FIG. 5 is a plan view from the inside of wall 1 showing the slotted hole 50 being covered by rectangular self-drilling and slotting fastener nut 10 with the elongated section 13 removed at location 17A and being held against the inside face of the wall 1. The broken off elongated section 13 is removed by bending it at the crimp 17 and forming 17B on the fastener nut 10 and 17A on the elongated section 13. The fastener nut 10 is then threaded with the retaining wire 20 so that the wire ends are on the back side of nut 10 through retaining holes 12A and 12B, and broken off section 13 is on the wire 20 in the front of the nut 10. The fastener nut 10 is then aligned with the narrow side into slotted hole 50. This has the wire 20 and its ends lined up with the center hole 52 so they do not damage the wall during the insertion. The fastener nut 10 is manually pushed through the slotted hole 50 made in the wall 1. The retaining wire 20 and elongated section 13 keep the fastener nut 10 from falling. Pulling on the retaining wire 20 positions the fastener nut 10 so that the threaded hole 11 is in line with hole 52 and the nut has been rotated 90 degrees to completely cover the hole in the wall. Removed wall section 30 shows how the retaining wire 20 is through retaining hole 14 and holds the broken off elongated section 13 on the front face of the wall.
FIG. 6 is section A-A from FIG. 5. It shows the rectangular fastener nut 10 with retaining wire 21B through hole 12A against wall 1. The retaining wire 20 then goes through wall slot 51A to the front face off wall 1 and through retaining hole 14 in broken off section 13 that has broken crimp at 17B. Screw 41 is positioned through object 40 and ready to be inserted into fastener nut 10.

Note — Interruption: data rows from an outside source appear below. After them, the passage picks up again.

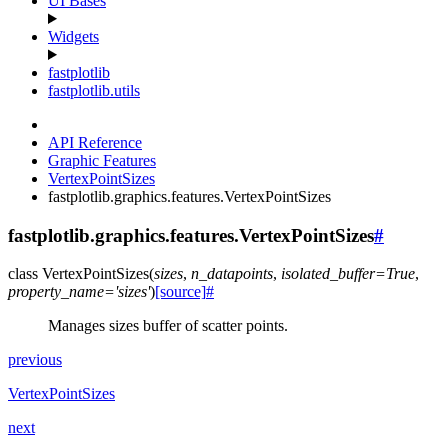
UI Bases
Widgets
fastplotlib
fastplotlib.utils
API Reference
Graphic Features
VertexPointSizes
fastplotlib.graphics.features.VertexPointSizes
fastplotlib.graphics.features.VertexPointSizes
#
class
VertexPointSizes
(
sizes
,
n_datapoints
,
isolated_buffer
=
True
,
property_name
=
'sizes'
)
[source]
#
Manages sizes buffer of scatter points.
previous
VertexPointSizes
next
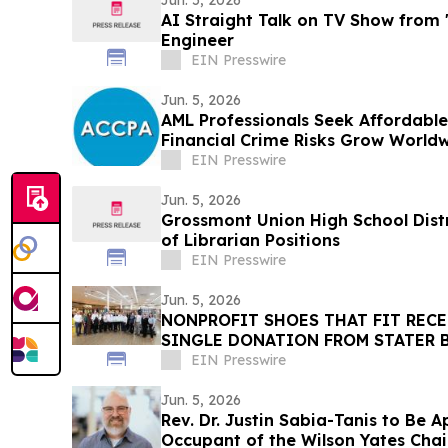
Jun. 5, 2026
AI Straight Talk on TV Show from
Engineer
EIN Presswire
Jun. 5, 2026
AML Professionals Seek Affordabl
Financial Crime Risks Grow World
EIN Presswire
Jun. 5, 2026
Grossmont Union High School Distr
of Librarian Positions
EIN Presswire
Jun. 5, 2026
NONPROFIT SHOES THAT FIT RECE
SINGLE DONATION FROM STATER B
$776,000
EIN Presswire
Jun. 5, 2026
Rev. Dr. Justin Sabia-Tanis to Be 
Occupant of the Wilson Yates Chai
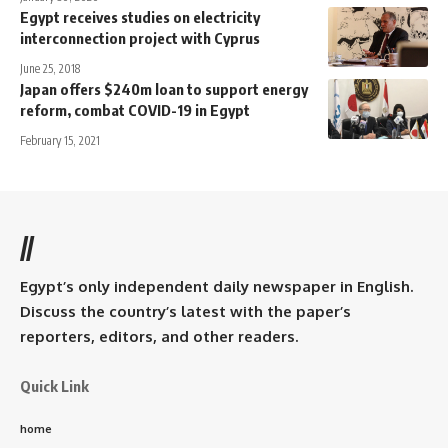
Egypt receives studies on electricity
interconnection project with Cyprus
June 25, 2018
Japan offers $240m loan to support energy
reform, combat COVID-19 in Egypt
February 15, 2021
//
Egypt’s only independent daily newspaper in English.
Discuss the country’s latest with the paper’s
reporters, editors, and other readers.
Quick Link
home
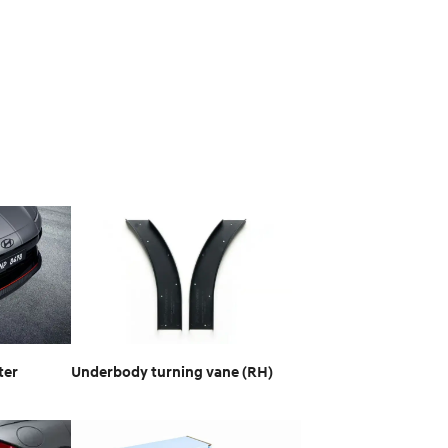
ter
Underbody turning vane (RH)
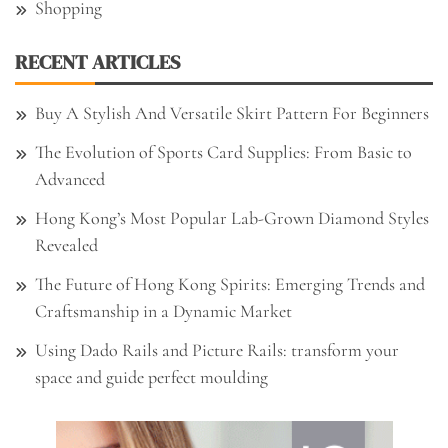
Shopping
RECENT ARTICLES
Buy A Stylish And Versatile Skirt Pattern For Beginners
The Evolution of Sports Card Supplies: From Basic to
Advanced
Hong Kong’s Most Popular Lab-Grown Diamond Styles
Revealed
The Future of Hong Kong Spirits: Emerging Trends and
Craftsmanship in a Dynamic Market
Using Dado Rails and Picture Rails: transform your
space and guide perfect moulding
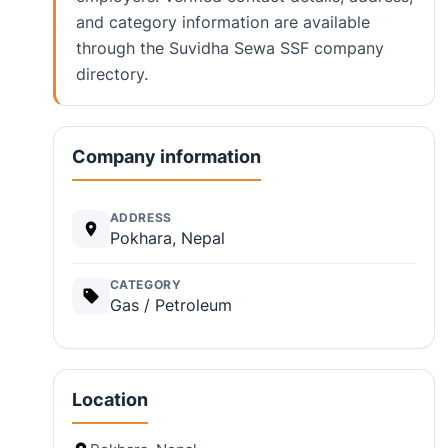
and category information are available
through the Suvidha Sewa SSF company
directory.
Company information
ADDRESS
Pokhara, Nepal
CATEGORY
Gas / Petroleum
Location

Additional modifications and improvements of the present invention may also be apparent to those of ordinary skill in the art. Thus, the particular combination of parts described and illustrated herein is intended to represent only a certain embodiment of the present invention, and is not intended to serve as limitations of alternative devices within the spirit and scope of the invention. Any changes in the size or orientation of various components is one such example.